» **Data in this exercise**
--------------------------------

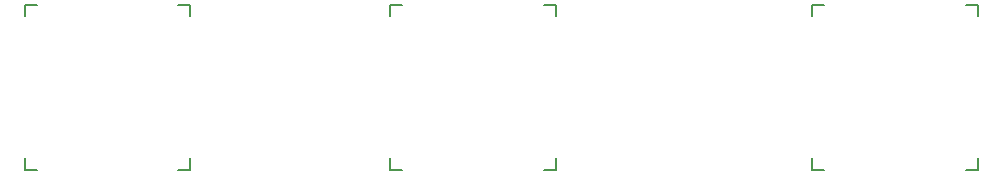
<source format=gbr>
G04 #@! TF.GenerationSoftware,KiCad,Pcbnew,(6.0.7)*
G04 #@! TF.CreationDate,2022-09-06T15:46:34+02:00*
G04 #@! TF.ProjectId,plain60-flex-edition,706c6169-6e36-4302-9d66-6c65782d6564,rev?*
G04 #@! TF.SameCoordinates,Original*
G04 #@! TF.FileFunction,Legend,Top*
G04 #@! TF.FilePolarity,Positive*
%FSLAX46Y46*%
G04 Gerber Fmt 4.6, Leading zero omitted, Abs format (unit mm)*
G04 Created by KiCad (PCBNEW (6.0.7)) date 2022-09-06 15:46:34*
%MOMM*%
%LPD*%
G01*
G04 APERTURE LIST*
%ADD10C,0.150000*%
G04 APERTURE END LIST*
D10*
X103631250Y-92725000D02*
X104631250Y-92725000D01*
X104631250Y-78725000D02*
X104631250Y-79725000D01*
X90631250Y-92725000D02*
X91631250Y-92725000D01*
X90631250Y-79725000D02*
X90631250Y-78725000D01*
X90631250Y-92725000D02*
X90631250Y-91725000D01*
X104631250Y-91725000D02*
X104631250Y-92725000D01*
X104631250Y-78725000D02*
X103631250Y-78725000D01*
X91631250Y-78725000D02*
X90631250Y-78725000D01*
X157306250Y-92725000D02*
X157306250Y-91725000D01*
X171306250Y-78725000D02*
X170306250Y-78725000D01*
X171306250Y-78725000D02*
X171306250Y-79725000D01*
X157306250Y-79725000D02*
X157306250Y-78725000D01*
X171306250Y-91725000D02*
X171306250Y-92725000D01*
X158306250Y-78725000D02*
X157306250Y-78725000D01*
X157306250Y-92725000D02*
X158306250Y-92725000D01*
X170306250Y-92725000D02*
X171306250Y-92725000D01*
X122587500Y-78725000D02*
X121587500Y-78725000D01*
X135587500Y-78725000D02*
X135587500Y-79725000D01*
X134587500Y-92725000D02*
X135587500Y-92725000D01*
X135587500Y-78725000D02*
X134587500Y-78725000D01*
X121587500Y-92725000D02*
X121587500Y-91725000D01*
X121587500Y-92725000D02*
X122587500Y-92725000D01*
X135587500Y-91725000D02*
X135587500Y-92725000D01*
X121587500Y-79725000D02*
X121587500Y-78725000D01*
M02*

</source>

--------------------------------

» **Exercise instructions**
Please copy the line that contains "X171306250Y-91725000D02*" and each line after it through the end of the records, exactly, and no other lines.

» **Exercise answer**
X171306250Y-91725000D02*
X171306250Y-92725000D01*
X158306250Y-78725000D02*
X157306250Y-78725000D01*
X157306250Y-92725000D02*
X158306250Y-92725000D01*
X170306250Y-92725000D02*
X171306250Y-92725000D01*
X122587500Y-78725000D02*
X121587500Y-78725000D01*
X135587500Y-78725000D02*
X135587500Y-79725000D01*
X134587500Y-92725000D02*
X135587500Y-92725000D01*
X135587500Y-78725000D02*
X134587500Y-78725000D01*
X121587500Y-92725000D02*
X121587500Y-91725000D01*
X121587500Y-92725000D02*
X122587500Y-92725000D01*
X135587500Y-91725000D02*
X135587500Y-92725000D01*
X121587500Y-79725000D02*
X121587500Y-78725000D01*
M02*

</source>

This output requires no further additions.